> _Task requirements_
[1] Can you translate this sentence from the hydraulic maintenance excerpt into Spanish: "Limits for fluid viscosity and fluid temperature must therefore be considered simultaneously."
[2] What are all of the preventative maintenance routines that the hydraulic maintenance excerpt calls essential for hydraulic equipment?
[3] Can you retype the section of the hydraulic maintenance excerpt that opens with the words containing "PM Development and" and closes with "Conduct failure analysis."?

> _Page excerpt_
PM Development and Elimination


The following six preventative maintenance routines are essential to gain maximum
machine life and minimize the chances of premature failures and unscheduled downtime
of hydraulic equipment:
1. Maintain fluid temperature and viscosity within optimum limits;
2. Maintain fluid cleanliness;
3. Maintain hydraulic system settings to manufacturers' specifications;
4. Schedule component change-outs prior to failure;
5. Follow correct commissioning procedures; and
6. Conduct failure analysis.
Maintaining Fluid Temperature and Viscosity within Optimum Limits
Implementing this routine involves:
1. Defining an appropriate fluid operating temperature and viscosity range for the
ambient temperature conditions in which the hydraulic system operates;
2. Selecting a fluid with a suitable viscosity grade and additive package; and
3. Ensuring that both fluid temperature and viscosity are maintained within the limits
defined.
The viscosity of petroleum-based hydraulic fluid decreases as its temperature increases
and conversely, viscosity increases as temperature decreases. Limits for fluid viscosity
and fluid temperature must therefore be considered simultaneously. Low fluid viscosity
causes loss of lubricating film strength, which leads to boundary lubrication conditions,
scuffing and adhesive wear. Excessively high fluid viscosity can result in damage to
system components through cavitation.

> _Dataset section_
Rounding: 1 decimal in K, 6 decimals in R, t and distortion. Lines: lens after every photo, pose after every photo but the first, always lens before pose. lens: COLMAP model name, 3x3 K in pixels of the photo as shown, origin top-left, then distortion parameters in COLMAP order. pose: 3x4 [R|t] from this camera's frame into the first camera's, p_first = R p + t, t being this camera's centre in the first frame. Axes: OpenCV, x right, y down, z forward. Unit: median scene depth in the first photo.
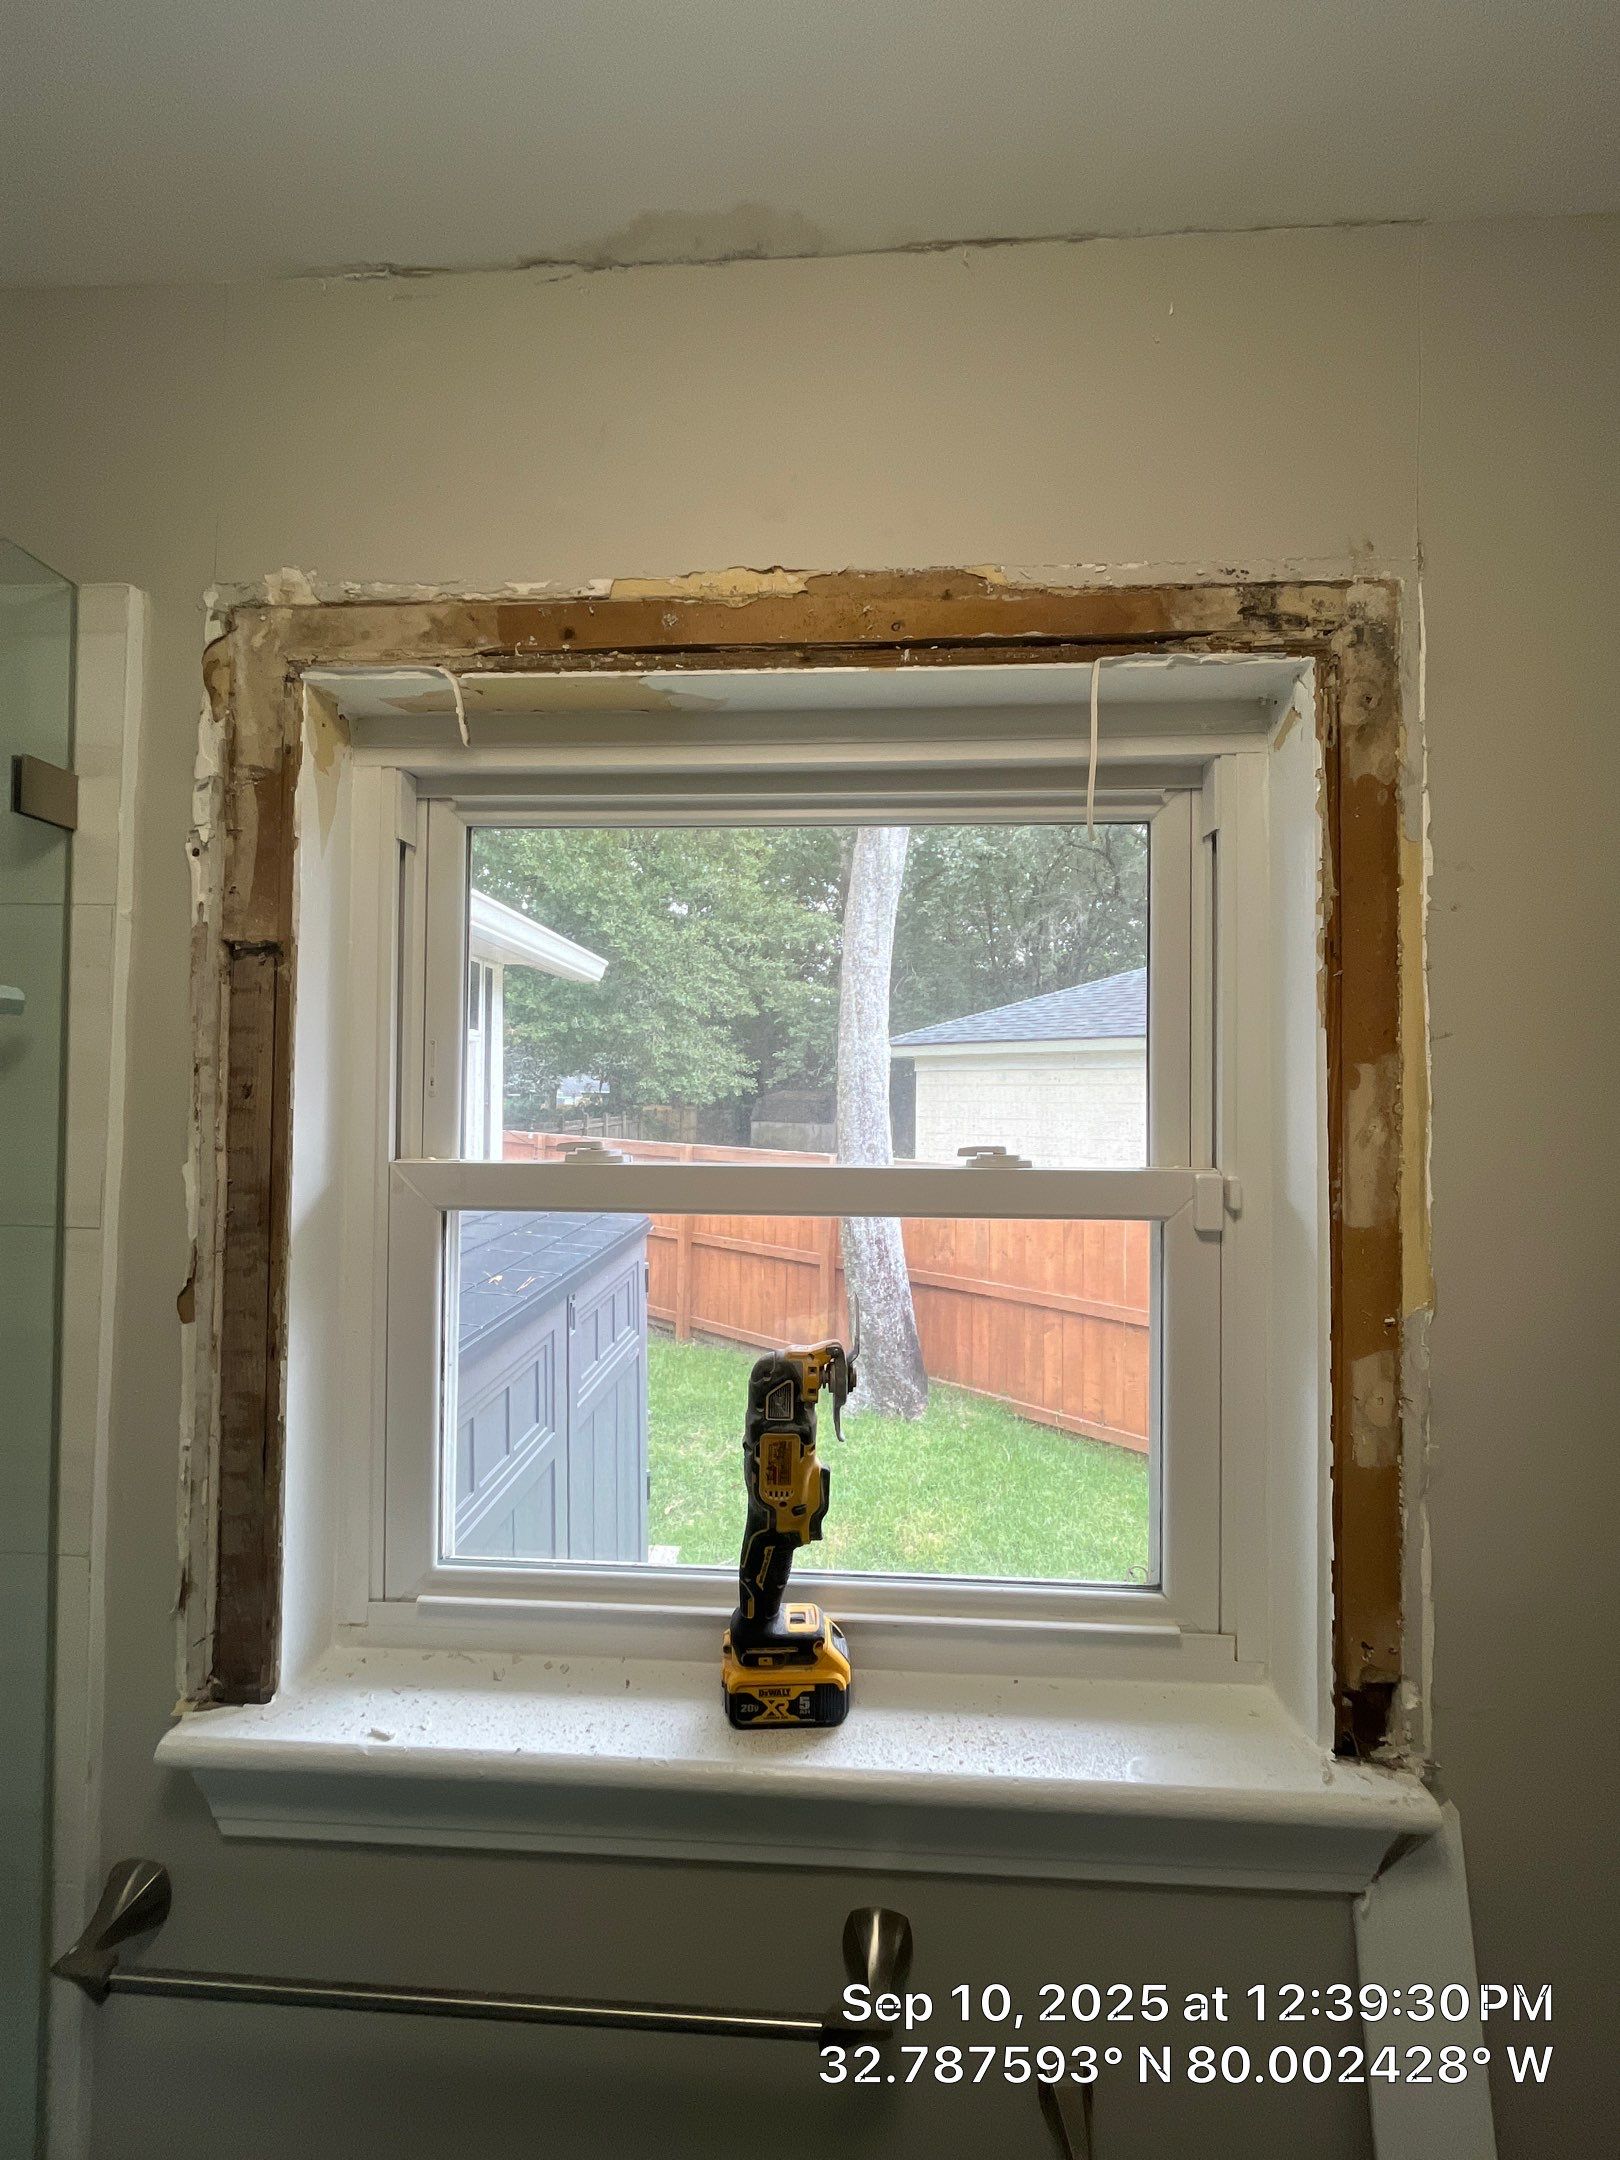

> _Solved problems_
[1] Por lo tanto, los límites de viscosidad y de temperatura del fluido deben considerarse simultáneamente.

[2]
1. Maintain fluid temperature and viscosity within optimum limits
2. Maintain fluid cleanliness
3. Maintain hydraulic system settings to manufacturers' specifications
4. Schedule component change-outs prior to failure
5. Follow correct commissioning procedures
6. Conduct failure analysis

[3]
PM Development and Elimination


The following six preventative maintenance routines are essential to gain maximum
machine life and minimize the chances of premature failures and unscheduled downtime
of hydraulic equipment:
1. Maintain fluid temperature and viscosity within optimum limits;
2. Maintain fluid cleanliness;
3. Maintain hydraulic system settings to manufacturers' specifications;
4. Schedule component change-outs prior to failure;
5. Follow correct commissioning procedures; and
6. Conduct failure analysis.